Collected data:
---------------

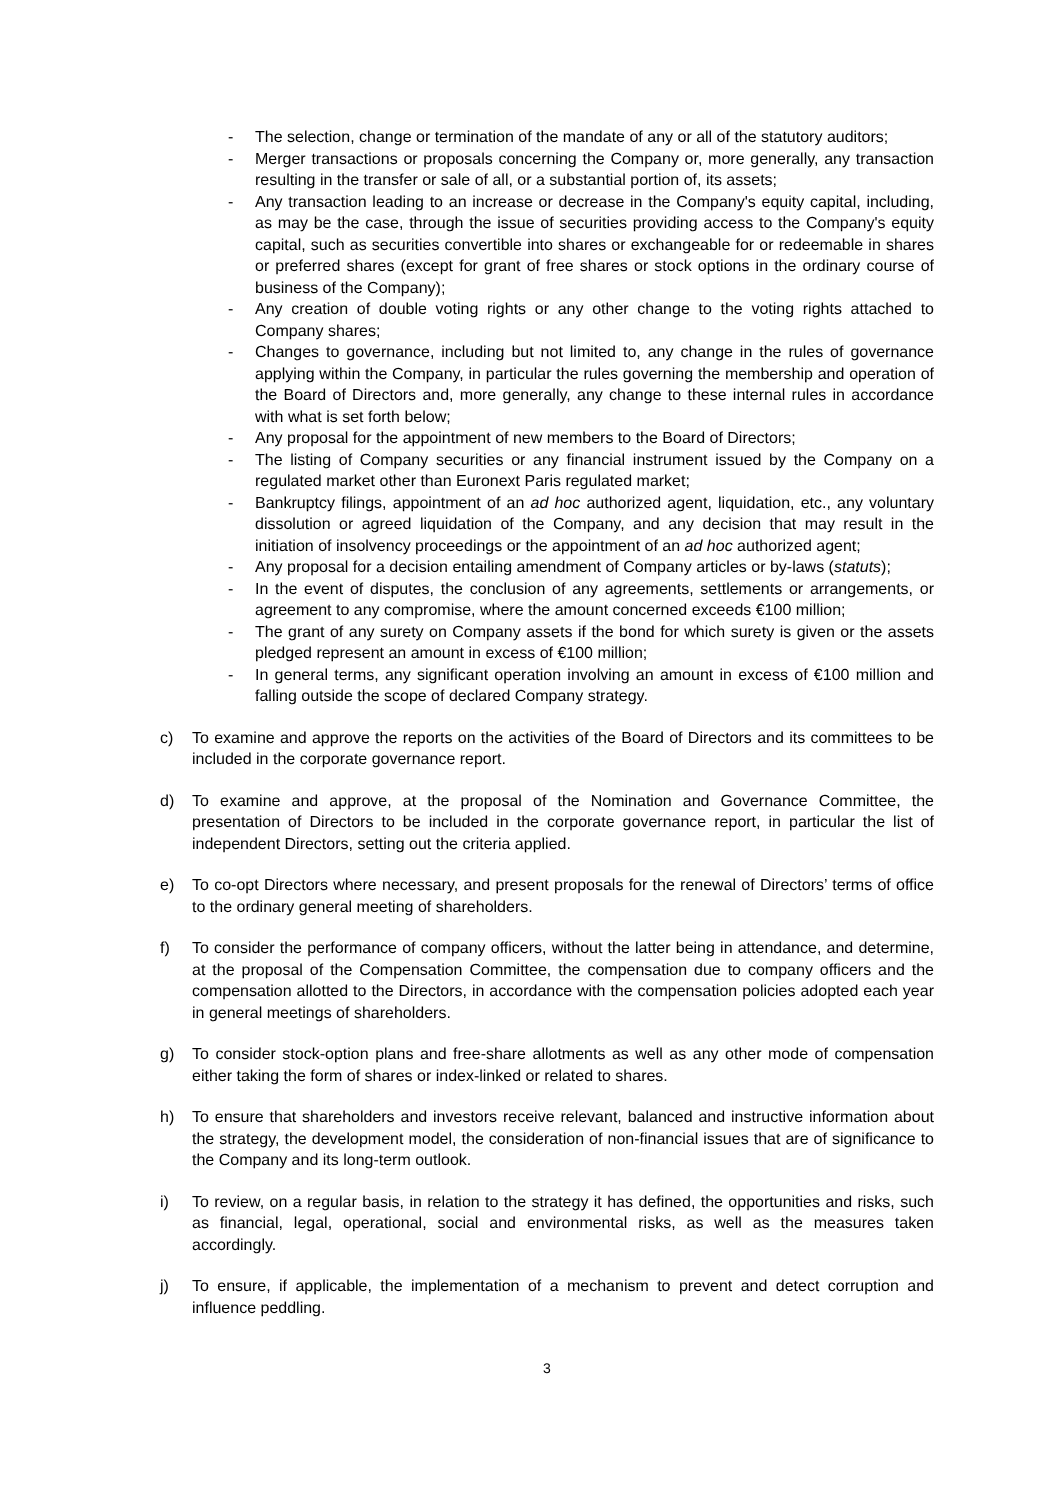- The selection, change or termination of the mandate of any or all of the statutory auditors;
- Merger transactions or proposals concerning the Company or, more generally, any transaction resulting in the transfer or sale of all, or a substantial portion of, its assets;
- Any transaction leading to an increase or decrease in the Company's equity capital, including, as may be the case, through the issue of securities providing access to the Company's equity capital, such as securities convertible into shares or exchangeable for or redeemable in shares or preferred shares (except for grant of free shares or stock options in the ordinary course of business of the Company);
- Any creation of double voting rights or any other change to the voting rights attached to Company shares;
- Changes to governance, including but not limited to, any change in the rules of governance applying within the Company, in particular the rules governing the membership and operation of the Board of Directors and, more generally, any change to these internal rules in accordance with what is set forth below;
- Any proposal for the appointment of new members to the Board of Directors;
- The listing of Company securities or any financial instrument issued by the Company on a regulated market other than Euronext Paris regulated market;
- Bankruptcy filings, appointment of an ad hoc authorized agent, liquidation, etc., any voluntary dissolution or agreed liquidation of the Company, and any decision that may result in the initiation of insolvency proceedings or the appointment of an ad hoc authorized agent;
- Any proposal for a decision entailing amendment of Company articles or by-laws (statuts);
- In the event of disputes, the conclusion of any agreements, settlements or arrangements, or agreement to any compromise, where the amount concerned exceeds €100 million;
- The grant of any surety on Company assets if the bond for which surety is given or the assets pledged represent an amount in excess of €100 million;
- In general terms, any significant operation involving an amount in excess of €100 million and falling outside the scope of declared Company strategy.
c) To examine and approve the reports on the activities of the Board of Directors and its committees to be included in the corporate governance report.
d) To examine and approve, at the proposal of the Nomination and Governance Committee, the presentation of Directors to be included in the corporate governance report, in particular the list of independent Directors, setting out the criteria applied.
e) To co-opt Directors where necessary, and present proposals for the renewal of Directors’ terms of office to the ordinary general meeting of shareholders.
f) To consider the performance of company officers, without the latter being in attendance, and determine, at the proposal of the Compensation Committee, the compensation due to company officers and the compensation allotted to the Directors, in accordance with the compensation policies adopted each year in general meetings of shareholders.
g) To consider stock-option plans and free-share allotments as well as any other mode of compensation either taking the form of shares or index-linked or related to shares.
h) To ensure that shareholders and investors receive relevant, balanced and instructive information about the strategy, the development model, the consideration of non-financial issues that are of significance to the Company and its long-term outlook.
i) To review, on a regular basis, in relation to the strategy it has defined, the opportunities and risks, such as financial, legal, operational, social and environmental risks, as well as the measures taken accordingly.
j) To ensure, if applicable, the implementation of a mechanism to prevent and detect corruption and influence peddling.
3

---------------

**What is expected:**
All lines above from the line with "f) To consider" through the line with "h) To ensure", both included, are to be set down exactly, with nothing else.

**Your response:**
f) To consider the performance of company officers, without the latter being in attendance, and determine, at the proposal of the Compensation Committee, the compensation due to company officers and the compensation allotted to the Directors, in accordance with the compensation policies adopted each year in general meetings of shareholders.
g) To consider stock-option plans and free-share allotments as well as any other mode of compensation either taking the form of shares or index-linked or related to shares.
h) To ensure that shareholders and investors receive relevant, balanced and instructive information about the strategy, the development model, the consideration of non-financial issues that are of significance to the Company and its long-term outlook.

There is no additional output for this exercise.